> _COLLECTED DATA_
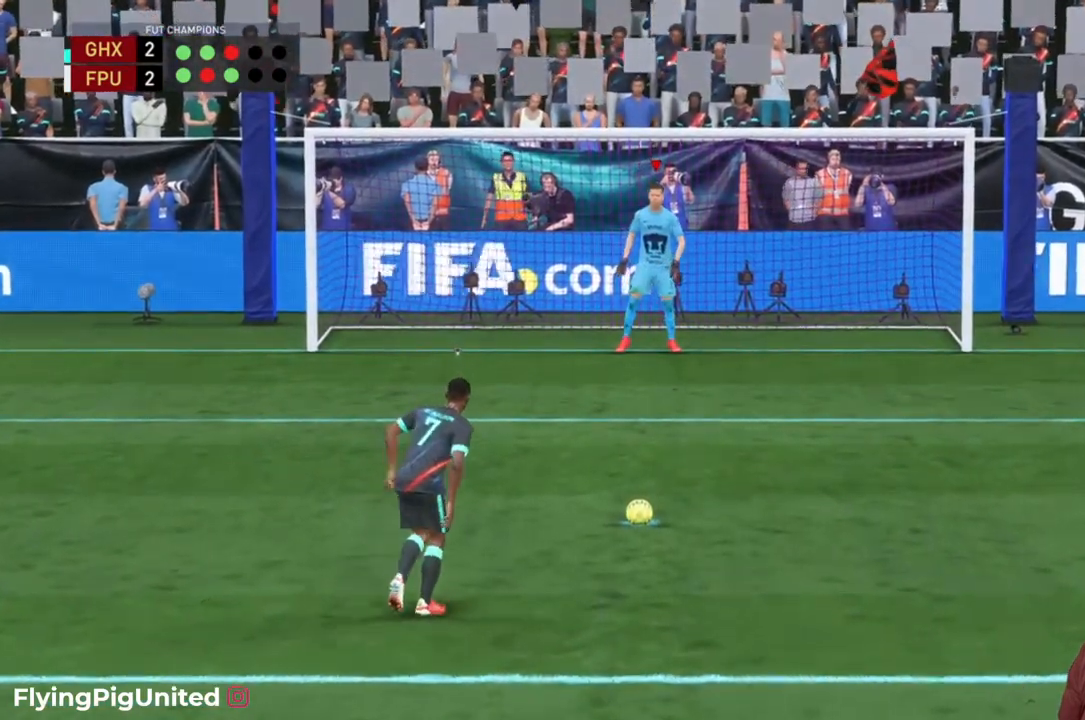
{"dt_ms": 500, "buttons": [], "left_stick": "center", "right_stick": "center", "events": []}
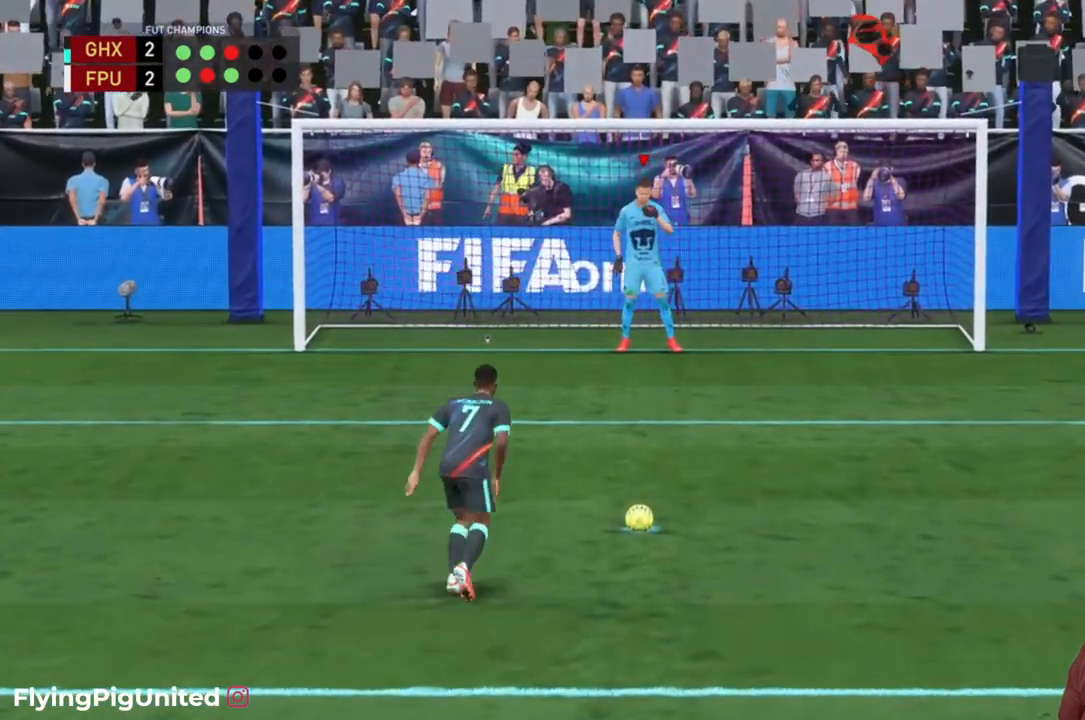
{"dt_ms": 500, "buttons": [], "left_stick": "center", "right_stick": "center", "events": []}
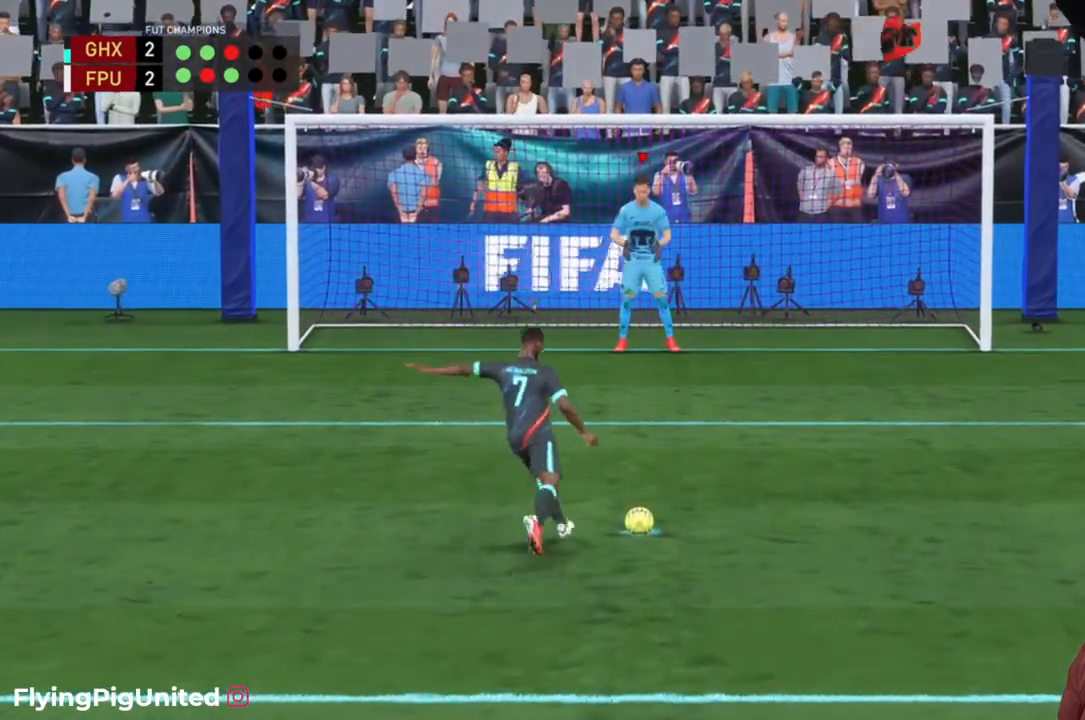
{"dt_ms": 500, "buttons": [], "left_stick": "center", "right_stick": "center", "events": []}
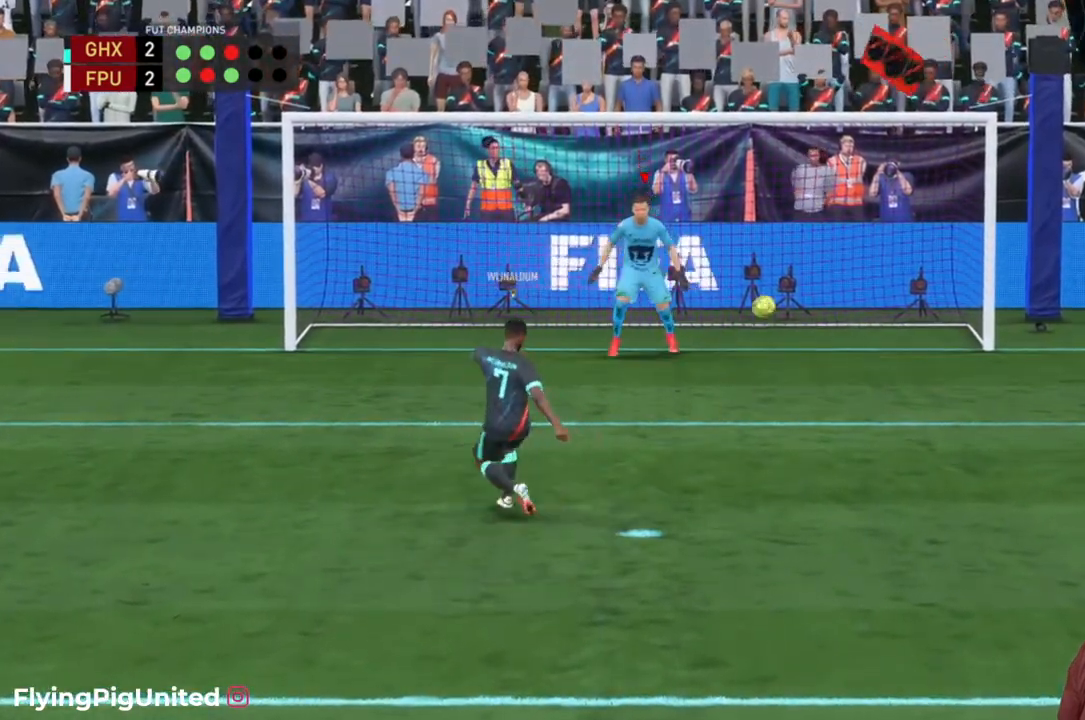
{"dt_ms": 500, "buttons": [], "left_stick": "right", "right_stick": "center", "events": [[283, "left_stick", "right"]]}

> _EXERCISE PROMPT_
Word for word, print all of the data; skip the pictures.

> _TASK OUTPUT_
{"dt_ms": 500, "buttons": [], "left_stick": "center", "right_stick": "center", "events": []}
{"dt_ms": 500, "buttons": [], "left_stick": "center", "right_stick": "center", "events": []}
{"dt_ms": 500, "buttons": [], "left_stick": "center", "right_stick": "center", "events": []}
{"dt_ms": 500, "buttons": [], "left_stick": "right", "right_stick": "center", "events": [[283, "left_stick", "right"]]}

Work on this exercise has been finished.